From: G. K.
Subject: The positives
Date: Mar, 2013
I’ve been up here in rural Appalachia for almost 4 years now. I’ve met many people in this community of Summersville, West Virginia, conducted a number of funerals and weddings of both the prominent and the downtrodden, and have been in most of the schools in this county from elementary schools to the high school.
My church has grown a bit, and has become quite active in social justice areas. Our food pantry has seen a more than 250% increase in usage over the last year. In other words, I’ve been interacting with many people in this community from the young to the old and have done so consistently barefoot. People I may have only seen in passing know me because of my unshod state. I am greeted by the phrase “barefoot pastor” quite frequently and during the recovery from the snowstorm brought about by hurricane Sandy, I was actually introduced to the Governor of the state of West Virginia as “Our Barefoot Pastor” by a politician I really didn’t know.
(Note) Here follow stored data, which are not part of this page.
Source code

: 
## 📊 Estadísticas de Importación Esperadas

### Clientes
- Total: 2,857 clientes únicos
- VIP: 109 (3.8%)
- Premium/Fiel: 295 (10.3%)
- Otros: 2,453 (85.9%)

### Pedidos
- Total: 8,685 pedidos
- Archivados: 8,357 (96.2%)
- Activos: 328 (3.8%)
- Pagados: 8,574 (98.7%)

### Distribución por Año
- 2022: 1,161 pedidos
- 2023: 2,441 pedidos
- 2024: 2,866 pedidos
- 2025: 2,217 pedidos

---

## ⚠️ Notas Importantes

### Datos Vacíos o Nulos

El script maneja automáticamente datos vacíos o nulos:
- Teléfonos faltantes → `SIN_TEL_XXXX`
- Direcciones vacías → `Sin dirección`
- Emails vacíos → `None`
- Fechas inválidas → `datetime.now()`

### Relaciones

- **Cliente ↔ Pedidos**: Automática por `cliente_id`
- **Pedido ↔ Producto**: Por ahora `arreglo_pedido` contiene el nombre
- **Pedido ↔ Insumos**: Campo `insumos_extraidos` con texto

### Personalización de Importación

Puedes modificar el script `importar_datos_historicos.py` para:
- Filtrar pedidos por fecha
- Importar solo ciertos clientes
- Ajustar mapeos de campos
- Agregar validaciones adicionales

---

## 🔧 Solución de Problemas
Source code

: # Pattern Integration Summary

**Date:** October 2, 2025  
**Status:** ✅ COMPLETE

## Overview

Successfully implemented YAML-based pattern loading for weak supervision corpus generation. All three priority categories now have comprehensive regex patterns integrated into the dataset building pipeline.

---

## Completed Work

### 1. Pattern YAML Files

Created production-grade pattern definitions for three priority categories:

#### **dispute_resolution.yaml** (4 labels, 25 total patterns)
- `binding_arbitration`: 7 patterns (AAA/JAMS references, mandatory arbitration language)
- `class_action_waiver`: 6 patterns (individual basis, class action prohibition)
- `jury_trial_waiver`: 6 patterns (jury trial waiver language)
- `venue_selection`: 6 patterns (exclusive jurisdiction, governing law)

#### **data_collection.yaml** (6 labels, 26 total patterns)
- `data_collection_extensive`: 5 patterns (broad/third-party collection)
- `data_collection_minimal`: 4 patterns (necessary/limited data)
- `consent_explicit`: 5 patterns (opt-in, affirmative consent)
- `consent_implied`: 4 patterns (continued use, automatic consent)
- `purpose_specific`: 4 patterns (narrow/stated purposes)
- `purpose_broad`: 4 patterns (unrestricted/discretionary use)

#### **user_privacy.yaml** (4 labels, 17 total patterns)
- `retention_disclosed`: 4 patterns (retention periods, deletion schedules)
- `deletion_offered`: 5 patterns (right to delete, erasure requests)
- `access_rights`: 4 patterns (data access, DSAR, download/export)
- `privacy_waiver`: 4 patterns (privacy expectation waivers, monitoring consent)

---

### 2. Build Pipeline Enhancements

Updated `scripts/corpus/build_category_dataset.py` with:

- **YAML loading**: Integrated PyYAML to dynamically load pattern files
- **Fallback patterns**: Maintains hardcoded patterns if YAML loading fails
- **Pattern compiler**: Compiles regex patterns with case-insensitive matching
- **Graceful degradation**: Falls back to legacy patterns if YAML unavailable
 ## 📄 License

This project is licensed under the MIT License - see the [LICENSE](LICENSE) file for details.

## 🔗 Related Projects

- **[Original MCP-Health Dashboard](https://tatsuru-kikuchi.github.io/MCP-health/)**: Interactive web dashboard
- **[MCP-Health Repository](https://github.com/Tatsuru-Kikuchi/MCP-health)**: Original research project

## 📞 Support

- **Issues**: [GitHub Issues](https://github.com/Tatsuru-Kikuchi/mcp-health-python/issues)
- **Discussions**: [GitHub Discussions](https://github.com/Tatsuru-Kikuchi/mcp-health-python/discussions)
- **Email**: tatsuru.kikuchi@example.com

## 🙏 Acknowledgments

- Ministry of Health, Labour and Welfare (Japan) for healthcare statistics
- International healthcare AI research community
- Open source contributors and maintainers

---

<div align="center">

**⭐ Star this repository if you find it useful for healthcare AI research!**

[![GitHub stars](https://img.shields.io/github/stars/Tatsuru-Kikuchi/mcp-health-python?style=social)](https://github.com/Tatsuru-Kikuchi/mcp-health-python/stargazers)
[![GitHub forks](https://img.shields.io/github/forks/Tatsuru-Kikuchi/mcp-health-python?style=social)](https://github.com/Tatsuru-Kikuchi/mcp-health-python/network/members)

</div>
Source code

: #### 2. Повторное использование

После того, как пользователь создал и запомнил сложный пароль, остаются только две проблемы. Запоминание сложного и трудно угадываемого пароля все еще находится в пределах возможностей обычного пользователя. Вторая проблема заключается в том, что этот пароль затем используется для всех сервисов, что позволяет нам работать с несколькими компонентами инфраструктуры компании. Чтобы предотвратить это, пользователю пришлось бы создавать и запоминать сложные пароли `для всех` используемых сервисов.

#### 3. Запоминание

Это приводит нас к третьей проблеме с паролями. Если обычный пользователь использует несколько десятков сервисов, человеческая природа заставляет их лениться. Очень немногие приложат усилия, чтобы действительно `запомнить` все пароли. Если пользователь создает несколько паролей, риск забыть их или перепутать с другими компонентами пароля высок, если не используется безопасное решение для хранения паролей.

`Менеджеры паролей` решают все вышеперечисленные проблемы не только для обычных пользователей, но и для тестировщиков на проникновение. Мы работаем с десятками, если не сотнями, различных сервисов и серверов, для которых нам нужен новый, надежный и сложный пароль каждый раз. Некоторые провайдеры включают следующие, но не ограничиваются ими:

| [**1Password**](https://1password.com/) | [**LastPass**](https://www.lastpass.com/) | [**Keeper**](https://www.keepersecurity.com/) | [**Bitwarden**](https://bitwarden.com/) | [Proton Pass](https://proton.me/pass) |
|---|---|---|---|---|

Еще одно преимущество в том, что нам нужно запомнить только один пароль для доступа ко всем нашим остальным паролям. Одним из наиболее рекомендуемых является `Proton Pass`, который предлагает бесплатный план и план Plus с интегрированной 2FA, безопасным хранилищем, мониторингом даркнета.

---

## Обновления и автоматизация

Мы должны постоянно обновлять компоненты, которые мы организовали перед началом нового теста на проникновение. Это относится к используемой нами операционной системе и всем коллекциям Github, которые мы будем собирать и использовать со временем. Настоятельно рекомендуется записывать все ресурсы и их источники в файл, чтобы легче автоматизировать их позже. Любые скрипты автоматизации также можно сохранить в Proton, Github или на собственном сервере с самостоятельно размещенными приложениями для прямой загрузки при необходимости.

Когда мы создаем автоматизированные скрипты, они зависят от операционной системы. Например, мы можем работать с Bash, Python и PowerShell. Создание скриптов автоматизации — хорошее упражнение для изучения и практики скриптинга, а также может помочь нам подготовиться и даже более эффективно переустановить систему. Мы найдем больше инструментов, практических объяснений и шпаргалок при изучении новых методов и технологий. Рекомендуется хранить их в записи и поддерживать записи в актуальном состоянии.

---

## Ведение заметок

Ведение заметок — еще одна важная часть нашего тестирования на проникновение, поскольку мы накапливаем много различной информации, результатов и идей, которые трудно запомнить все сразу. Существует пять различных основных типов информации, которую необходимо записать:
Today I visited with a couple looking for help. They said they knew to contact me because they had heard “the barefoot pastor” is the one who may be able to offer help. Yesterday, we took in a donation to our food pantry from a company who had heard of what the pantry was doing and its “barefoot pastor” who administered it.
The point? By being visible and doing positive things, people may begin to associate folks who are barefoot in a positive, not negative manner. I’ve not even heard myself referred to as a hippie, or my being barefoot as being dirty. Questions? Sure, but by answering them in a positive manner, others can learn a bit, and perhaps have a more open mind when interacting with the next barefoot person they may meet up with.